INFORMATION SUPPLIED Block Start
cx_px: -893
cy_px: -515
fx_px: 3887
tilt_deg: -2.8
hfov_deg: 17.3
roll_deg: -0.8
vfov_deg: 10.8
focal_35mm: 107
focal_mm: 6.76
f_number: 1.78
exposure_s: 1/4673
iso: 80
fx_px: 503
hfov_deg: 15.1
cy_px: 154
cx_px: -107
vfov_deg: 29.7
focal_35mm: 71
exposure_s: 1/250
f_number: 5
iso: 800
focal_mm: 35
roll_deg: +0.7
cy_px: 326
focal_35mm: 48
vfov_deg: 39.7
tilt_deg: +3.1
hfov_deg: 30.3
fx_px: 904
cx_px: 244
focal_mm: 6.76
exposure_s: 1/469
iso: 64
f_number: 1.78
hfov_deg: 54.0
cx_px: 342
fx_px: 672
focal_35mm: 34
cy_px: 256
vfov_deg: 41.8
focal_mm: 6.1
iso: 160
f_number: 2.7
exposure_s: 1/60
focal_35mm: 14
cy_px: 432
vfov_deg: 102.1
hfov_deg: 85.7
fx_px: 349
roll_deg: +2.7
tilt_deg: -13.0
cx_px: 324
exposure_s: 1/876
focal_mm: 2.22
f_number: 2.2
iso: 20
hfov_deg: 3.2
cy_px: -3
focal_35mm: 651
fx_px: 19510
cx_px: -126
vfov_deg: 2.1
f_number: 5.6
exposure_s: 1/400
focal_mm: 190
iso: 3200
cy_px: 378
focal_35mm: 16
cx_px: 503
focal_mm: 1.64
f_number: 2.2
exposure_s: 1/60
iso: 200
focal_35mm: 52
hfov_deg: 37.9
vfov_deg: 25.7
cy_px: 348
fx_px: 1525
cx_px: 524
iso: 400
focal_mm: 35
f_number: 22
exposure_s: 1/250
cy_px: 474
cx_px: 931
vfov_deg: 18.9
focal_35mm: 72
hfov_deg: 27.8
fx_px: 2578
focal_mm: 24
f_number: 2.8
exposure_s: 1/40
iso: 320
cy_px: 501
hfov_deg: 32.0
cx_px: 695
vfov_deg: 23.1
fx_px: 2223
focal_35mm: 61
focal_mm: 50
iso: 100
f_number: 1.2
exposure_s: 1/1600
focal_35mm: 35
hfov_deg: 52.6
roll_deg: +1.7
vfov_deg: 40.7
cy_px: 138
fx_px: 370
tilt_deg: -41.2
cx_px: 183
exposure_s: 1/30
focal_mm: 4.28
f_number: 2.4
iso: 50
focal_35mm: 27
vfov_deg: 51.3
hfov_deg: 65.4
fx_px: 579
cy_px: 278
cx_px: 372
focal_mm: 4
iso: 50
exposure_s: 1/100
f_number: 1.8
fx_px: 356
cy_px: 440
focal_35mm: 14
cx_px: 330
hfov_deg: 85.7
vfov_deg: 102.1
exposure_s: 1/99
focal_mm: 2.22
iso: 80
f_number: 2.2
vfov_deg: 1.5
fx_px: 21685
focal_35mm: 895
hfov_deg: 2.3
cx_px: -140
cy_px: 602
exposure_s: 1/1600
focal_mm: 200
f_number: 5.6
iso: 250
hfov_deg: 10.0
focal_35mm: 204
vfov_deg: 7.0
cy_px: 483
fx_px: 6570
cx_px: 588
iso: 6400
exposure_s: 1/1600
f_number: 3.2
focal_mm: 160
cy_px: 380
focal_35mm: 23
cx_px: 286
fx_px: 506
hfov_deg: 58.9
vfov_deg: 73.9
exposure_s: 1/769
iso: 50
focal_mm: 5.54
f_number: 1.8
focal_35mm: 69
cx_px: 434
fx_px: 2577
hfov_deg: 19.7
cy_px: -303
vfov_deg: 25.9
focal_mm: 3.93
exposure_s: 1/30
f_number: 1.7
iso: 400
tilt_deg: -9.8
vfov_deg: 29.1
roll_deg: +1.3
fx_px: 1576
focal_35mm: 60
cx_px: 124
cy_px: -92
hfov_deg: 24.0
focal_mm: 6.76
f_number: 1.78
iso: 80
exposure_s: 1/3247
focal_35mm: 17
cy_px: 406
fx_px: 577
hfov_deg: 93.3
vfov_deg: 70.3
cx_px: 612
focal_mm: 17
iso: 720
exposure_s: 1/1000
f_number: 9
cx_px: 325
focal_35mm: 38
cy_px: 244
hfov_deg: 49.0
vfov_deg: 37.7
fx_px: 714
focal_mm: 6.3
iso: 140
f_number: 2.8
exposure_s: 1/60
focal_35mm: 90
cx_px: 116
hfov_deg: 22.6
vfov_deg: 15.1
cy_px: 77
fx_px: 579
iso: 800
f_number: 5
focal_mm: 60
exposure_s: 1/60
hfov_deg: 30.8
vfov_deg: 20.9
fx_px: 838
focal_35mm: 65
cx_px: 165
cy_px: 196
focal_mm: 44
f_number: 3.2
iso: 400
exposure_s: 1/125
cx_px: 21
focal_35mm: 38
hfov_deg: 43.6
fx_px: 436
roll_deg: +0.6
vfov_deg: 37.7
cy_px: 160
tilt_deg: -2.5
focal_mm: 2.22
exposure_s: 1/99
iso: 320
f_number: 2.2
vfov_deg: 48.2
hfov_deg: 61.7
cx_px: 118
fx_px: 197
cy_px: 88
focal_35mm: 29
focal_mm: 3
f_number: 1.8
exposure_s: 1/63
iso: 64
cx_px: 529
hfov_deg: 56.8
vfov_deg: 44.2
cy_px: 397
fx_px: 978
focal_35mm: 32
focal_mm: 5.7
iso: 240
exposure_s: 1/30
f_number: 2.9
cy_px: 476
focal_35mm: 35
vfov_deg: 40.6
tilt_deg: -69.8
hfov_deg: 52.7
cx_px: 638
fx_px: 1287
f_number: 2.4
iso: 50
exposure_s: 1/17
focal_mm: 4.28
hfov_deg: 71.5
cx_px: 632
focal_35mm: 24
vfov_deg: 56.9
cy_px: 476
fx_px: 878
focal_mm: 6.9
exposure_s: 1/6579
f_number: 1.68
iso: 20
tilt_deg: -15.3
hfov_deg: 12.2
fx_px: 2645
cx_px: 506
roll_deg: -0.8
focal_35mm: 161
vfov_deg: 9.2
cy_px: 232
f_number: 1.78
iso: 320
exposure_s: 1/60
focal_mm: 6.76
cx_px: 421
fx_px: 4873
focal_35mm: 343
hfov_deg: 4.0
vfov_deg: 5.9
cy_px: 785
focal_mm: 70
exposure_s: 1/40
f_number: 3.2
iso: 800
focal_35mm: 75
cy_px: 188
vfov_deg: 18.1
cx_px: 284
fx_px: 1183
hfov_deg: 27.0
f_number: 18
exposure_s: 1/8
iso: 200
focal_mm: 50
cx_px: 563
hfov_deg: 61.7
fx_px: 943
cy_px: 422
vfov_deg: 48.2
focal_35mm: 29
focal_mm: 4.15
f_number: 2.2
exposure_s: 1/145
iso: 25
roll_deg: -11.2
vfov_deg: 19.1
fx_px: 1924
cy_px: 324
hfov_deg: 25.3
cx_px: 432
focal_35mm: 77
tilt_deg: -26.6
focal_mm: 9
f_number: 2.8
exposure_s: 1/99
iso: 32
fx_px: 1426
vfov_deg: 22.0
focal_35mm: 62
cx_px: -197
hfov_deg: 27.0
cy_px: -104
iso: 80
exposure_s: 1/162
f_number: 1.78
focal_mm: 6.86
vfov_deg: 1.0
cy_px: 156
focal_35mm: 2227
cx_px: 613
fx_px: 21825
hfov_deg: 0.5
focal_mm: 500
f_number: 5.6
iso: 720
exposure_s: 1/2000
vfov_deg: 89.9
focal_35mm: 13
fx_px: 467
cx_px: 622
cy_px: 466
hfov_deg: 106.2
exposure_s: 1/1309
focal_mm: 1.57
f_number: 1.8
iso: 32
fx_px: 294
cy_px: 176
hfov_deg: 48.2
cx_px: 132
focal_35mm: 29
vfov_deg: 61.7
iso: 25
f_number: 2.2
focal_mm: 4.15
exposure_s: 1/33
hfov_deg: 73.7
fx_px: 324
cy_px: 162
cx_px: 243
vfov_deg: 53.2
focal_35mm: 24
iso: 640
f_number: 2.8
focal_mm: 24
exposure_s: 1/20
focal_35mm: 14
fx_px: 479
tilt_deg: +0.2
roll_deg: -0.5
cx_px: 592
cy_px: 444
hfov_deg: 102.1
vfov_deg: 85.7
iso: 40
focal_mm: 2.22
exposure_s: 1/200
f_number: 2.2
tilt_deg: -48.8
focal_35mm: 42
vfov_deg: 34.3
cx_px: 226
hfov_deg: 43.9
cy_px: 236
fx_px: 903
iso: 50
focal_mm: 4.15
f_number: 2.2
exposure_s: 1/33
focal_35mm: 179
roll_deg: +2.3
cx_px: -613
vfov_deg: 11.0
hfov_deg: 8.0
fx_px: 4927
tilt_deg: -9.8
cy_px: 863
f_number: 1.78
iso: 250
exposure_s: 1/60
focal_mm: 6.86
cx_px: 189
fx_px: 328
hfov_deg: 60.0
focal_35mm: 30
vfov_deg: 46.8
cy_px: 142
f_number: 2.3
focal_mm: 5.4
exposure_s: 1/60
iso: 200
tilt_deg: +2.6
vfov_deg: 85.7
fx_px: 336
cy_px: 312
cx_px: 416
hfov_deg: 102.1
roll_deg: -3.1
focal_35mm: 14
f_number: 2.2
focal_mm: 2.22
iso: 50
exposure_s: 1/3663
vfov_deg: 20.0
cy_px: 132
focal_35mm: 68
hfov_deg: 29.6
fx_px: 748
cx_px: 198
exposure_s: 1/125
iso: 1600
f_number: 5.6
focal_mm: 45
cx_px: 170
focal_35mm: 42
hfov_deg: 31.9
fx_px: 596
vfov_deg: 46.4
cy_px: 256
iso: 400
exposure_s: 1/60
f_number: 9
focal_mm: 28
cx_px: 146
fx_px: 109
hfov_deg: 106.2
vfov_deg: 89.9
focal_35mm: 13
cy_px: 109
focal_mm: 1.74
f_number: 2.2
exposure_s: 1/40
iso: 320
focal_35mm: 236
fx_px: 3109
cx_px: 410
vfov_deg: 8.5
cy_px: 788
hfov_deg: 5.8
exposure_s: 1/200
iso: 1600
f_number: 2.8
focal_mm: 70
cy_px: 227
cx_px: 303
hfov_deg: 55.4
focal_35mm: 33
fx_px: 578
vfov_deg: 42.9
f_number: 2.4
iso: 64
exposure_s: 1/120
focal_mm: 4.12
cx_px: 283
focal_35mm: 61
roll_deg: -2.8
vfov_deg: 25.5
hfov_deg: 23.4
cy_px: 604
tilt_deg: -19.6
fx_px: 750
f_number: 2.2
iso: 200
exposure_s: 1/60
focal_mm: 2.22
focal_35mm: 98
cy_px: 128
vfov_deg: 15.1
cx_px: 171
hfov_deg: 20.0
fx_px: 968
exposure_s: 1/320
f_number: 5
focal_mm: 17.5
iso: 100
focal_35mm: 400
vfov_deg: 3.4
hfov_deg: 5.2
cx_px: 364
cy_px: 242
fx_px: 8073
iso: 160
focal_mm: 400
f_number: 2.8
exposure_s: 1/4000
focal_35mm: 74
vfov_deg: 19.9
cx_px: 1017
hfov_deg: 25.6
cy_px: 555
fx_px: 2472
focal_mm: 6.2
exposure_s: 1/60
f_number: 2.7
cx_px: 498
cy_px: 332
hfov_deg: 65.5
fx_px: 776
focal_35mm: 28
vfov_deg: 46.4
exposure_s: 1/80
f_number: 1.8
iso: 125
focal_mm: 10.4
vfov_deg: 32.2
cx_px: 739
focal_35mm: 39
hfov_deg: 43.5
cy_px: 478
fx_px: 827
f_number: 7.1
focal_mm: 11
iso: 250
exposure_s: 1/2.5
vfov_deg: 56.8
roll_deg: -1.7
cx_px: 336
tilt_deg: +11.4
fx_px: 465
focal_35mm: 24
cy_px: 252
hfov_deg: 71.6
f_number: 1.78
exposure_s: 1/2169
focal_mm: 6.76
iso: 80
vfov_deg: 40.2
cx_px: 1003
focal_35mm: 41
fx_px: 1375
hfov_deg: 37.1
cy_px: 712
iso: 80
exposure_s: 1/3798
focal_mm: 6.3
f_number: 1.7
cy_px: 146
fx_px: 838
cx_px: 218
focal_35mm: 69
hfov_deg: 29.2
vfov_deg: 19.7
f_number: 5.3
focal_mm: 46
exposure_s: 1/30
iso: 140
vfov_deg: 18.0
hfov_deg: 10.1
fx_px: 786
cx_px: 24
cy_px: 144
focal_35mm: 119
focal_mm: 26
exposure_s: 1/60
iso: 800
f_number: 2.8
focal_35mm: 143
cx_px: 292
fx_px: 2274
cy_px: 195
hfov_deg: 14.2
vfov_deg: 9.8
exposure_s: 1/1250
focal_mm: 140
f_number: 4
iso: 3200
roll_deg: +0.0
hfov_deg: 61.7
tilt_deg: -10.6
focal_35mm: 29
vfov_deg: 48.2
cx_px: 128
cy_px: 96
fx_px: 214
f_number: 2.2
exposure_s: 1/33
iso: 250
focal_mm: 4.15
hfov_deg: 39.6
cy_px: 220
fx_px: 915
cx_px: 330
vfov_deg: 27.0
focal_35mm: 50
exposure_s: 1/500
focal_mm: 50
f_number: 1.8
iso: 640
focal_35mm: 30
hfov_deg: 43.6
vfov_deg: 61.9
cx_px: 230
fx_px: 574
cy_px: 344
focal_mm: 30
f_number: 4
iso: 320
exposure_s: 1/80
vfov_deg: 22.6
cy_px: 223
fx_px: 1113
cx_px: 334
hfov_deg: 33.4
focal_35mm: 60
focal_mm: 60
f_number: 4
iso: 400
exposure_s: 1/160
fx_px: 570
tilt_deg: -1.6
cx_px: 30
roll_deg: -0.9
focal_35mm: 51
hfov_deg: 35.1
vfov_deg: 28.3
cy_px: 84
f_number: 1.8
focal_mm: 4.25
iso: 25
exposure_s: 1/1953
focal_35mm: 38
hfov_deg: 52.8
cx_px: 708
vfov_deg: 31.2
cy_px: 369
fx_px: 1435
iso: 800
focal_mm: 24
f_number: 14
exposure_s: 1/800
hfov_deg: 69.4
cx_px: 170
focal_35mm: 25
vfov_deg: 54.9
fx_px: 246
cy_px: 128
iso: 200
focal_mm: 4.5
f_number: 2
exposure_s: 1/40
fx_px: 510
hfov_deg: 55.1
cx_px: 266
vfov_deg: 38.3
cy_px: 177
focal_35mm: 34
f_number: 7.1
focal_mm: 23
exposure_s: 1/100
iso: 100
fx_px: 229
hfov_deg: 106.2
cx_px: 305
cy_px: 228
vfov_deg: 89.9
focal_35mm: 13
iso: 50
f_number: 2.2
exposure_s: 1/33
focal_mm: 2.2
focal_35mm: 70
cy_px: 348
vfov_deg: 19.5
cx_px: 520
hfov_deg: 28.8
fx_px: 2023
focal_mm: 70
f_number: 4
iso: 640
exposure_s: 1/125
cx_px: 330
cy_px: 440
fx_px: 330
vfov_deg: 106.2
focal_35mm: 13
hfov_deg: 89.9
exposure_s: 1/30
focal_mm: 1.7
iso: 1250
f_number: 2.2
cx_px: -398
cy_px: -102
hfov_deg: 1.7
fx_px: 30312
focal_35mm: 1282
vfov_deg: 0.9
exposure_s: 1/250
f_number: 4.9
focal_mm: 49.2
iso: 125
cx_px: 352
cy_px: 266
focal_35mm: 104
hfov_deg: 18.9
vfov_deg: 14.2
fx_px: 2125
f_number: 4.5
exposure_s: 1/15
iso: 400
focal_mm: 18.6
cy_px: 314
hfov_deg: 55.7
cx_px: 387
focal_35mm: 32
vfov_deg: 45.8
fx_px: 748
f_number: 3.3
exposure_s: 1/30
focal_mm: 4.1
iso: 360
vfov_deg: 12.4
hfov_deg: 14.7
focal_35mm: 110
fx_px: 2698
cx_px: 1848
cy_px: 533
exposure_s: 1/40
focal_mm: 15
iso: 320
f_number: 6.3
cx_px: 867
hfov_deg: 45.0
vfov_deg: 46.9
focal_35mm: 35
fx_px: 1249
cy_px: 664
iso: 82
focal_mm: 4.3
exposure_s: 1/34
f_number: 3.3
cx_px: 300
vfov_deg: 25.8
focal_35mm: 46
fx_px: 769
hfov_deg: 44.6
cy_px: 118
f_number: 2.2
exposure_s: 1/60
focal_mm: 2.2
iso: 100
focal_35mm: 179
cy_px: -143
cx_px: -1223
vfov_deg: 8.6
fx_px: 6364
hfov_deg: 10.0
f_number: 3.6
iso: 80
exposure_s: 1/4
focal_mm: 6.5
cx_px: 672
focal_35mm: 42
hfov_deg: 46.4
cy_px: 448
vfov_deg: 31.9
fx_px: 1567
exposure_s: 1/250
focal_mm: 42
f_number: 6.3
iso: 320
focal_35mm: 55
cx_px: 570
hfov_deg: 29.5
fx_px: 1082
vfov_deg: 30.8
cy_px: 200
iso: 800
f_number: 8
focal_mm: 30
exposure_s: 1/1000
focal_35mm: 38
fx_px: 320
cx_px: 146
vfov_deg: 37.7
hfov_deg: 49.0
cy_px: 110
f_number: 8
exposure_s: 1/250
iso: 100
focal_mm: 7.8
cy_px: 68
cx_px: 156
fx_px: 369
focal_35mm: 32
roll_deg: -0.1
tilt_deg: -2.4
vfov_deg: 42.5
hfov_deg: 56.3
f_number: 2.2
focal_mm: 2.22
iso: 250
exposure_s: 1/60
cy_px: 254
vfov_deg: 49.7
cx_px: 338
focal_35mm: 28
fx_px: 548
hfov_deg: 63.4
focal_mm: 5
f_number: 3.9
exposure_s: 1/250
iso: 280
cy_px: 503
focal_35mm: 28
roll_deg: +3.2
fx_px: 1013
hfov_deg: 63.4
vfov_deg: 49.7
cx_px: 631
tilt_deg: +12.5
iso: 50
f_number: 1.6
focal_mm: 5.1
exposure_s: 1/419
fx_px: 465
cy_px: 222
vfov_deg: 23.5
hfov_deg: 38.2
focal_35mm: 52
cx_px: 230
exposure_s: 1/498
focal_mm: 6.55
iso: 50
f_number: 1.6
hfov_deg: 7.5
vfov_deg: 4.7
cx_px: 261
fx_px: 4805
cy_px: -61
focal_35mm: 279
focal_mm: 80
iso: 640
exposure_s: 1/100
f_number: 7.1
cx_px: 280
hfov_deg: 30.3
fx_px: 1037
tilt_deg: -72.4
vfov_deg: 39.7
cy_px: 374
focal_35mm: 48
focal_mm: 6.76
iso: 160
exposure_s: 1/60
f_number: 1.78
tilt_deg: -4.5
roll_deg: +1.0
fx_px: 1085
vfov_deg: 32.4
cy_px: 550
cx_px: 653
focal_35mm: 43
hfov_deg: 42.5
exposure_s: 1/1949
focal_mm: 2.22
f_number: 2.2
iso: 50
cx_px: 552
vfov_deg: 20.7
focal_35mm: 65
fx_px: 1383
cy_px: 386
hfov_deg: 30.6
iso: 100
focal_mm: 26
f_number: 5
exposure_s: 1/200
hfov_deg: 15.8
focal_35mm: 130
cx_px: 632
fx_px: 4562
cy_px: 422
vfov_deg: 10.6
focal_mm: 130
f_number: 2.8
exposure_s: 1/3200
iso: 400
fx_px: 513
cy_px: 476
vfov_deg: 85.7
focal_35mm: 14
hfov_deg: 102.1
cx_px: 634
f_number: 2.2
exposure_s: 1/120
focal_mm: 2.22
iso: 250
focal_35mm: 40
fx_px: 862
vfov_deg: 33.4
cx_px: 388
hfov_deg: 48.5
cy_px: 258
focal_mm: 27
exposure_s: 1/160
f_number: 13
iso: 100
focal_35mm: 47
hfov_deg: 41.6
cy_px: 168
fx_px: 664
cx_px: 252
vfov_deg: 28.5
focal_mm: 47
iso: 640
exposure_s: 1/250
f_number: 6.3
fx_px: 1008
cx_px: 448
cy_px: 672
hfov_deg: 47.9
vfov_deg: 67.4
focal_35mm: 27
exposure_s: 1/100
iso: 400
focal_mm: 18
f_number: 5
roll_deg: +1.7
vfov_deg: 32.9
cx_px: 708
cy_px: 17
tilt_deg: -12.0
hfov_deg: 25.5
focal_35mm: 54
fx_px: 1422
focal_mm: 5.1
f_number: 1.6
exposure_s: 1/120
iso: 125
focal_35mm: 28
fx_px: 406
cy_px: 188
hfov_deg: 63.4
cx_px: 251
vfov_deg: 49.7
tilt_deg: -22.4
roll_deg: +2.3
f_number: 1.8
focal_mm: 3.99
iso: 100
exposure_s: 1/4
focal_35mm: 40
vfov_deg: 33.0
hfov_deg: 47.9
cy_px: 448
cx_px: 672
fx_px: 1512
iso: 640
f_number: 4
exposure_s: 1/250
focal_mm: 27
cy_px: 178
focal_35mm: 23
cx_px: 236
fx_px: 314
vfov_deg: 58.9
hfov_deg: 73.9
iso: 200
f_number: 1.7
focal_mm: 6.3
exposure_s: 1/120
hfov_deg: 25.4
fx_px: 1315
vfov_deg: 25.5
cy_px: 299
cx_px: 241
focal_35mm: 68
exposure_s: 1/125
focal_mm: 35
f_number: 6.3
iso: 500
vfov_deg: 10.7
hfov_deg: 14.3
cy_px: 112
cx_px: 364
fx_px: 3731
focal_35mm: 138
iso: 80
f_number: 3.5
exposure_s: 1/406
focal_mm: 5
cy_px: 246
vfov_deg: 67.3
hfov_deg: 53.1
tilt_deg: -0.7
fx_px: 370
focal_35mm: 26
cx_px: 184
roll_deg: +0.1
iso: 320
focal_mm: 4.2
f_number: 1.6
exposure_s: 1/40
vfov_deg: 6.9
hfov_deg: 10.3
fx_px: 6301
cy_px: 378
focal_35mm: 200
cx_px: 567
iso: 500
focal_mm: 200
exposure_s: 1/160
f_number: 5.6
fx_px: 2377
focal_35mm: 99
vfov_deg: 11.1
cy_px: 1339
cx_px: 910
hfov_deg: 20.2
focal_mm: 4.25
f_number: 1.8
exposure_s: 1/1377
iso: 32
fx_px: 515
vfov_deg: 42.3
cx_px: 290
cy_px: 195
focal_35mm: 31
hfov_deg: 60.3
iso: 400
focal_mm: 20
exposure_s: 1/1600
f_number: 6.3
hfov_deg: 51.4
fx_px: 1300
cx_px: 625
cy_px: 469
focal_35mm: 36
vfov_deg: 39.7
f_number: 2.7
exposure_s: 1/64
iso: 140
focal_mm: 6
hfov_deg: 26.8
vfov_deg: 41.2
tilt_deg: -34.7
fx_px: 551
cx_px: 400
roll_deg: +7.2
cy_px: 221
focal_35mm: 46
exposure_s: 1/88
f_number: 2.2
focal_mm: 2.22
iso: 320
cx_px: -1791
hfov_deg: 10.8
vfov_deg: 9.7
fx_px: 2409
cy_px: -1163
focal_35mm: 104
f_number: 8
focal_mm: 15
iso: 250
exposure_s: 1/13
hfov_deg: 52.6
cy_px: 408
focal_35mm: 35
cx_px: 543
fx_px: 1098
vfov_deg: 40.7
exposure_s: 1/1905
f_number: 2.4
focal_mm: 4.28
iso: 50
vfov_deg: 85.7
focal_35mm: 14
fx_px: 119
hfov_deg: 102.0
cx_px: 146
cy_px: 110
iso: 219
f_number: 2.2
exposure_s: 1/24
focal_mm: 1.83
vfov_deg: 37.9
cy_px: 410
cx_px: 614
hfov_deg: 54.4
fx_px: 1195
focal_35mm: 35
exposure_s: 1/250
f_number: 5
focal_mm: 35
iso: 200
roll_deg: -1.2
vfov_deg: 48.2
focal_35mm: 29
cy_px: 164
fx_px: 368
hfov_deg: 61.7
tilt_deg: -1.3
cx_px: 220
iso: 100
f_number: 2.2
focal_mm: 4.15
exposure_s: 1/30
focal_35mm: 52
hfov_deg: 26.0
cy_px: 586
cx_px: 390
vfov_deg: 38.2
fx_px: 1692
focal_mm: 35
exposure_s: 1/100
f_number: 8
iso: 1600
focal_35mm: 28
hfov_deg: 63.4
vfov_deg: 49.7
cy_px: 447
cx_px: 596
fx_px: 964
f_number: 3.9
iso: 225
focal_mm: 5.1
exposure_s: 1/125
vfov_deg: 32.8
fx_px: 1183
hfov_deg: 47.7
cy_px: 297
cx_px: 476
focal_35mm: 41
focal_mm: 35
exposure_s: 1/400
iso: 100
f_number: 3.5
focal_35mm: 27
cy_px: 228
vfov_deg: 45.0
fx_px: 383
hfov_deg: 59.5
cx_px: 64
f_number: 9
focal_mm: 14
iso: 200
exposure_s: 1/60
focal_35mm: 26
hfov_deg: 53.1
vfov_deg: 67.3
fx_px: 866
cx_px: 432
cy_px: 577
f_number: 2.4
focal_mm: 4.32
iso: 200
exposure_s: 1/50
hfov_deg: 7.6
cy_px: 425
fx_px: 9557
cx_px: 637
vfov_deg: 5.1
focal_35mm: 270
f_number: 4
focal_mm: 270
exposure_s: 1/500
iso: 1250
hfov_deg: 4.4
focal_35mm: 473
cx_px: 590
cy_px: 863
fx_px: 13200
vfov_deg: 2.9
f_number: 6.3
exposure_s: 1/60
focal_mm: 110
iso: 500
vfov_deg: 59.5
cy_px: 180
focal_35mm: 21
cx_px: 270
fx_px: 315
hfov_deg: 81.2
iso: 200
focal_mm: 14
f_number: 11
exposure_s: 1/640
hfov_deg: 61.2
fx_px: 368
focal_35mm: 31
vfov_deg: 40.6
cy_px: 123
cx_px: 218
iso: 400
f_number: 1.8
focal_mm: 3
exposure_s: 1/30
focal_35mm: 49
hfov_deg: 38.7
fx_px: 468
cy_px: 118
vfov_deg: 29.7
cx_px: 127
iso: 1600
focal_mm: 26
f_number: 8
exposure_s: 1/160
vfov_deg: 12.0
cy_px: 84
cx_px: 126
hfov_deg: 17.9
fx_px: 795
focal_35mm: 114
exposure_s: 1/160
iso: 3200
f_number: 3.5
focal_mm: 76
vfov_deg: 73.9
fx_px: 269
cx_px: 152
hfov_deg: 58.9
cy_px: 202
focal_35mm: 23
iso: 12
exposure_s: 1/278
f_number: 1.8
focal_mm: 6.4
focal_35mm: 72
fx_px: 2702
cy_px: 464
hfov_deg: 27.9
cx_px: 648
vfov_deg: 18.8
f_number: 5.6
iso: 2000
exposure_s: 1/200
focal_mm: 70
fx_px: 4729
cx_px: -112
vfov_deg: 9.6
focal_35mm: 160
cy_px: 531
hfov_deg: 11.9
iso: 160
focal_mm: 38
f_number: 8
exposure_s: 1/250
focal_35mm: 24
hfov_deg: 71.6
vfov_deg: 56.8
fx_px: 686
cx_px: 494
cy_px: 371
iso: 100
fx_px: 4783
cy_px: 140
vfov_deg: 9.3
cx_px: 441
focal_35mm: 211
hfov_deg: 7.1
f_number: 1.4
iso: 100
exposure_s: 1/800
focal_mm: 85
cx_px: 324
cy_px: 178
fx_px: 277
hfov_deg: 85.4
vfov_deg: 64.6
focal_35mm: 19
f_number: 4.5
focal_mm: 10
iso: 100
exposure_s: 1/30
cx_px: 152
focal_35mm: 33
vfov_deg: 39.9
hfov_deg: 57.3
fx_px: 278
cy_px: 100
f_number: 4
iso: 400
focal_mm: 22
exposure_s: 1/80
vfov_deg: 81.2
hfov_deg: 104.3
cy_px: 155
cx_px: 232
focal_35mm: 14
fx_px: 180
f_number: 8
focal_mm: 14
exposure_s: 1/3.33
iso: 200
INFORMATION SUPPLIED Block End
WORK INSTRUCTION: Using only the entries above, output the line with "vfov_deg: 56.9", the line with "hfov_deg: 4.0", and all lines between them, exactly as they stand.

TASK RESULT:
vfov_deg: 56.9
cy_px: 476
fx_px: 878
focal_mm: 6.9
exposure_s: 1/6579
f_number: 1.68
iso: 20
tilt_deg: -15.3
hfov_deg: 12.2
fx_px: 2645
cx_px: 506
roll_deg: -0.8
focal_35mm: 161
vfov_deg: 9.2
cy_px: 232
f_number: 1.78
iso: 320
exposure_s: 1/60
focal_mm: 6.76
cx_px: 421
fx_px: 4873
focal_35mm: 343
hfov_deg: 4.0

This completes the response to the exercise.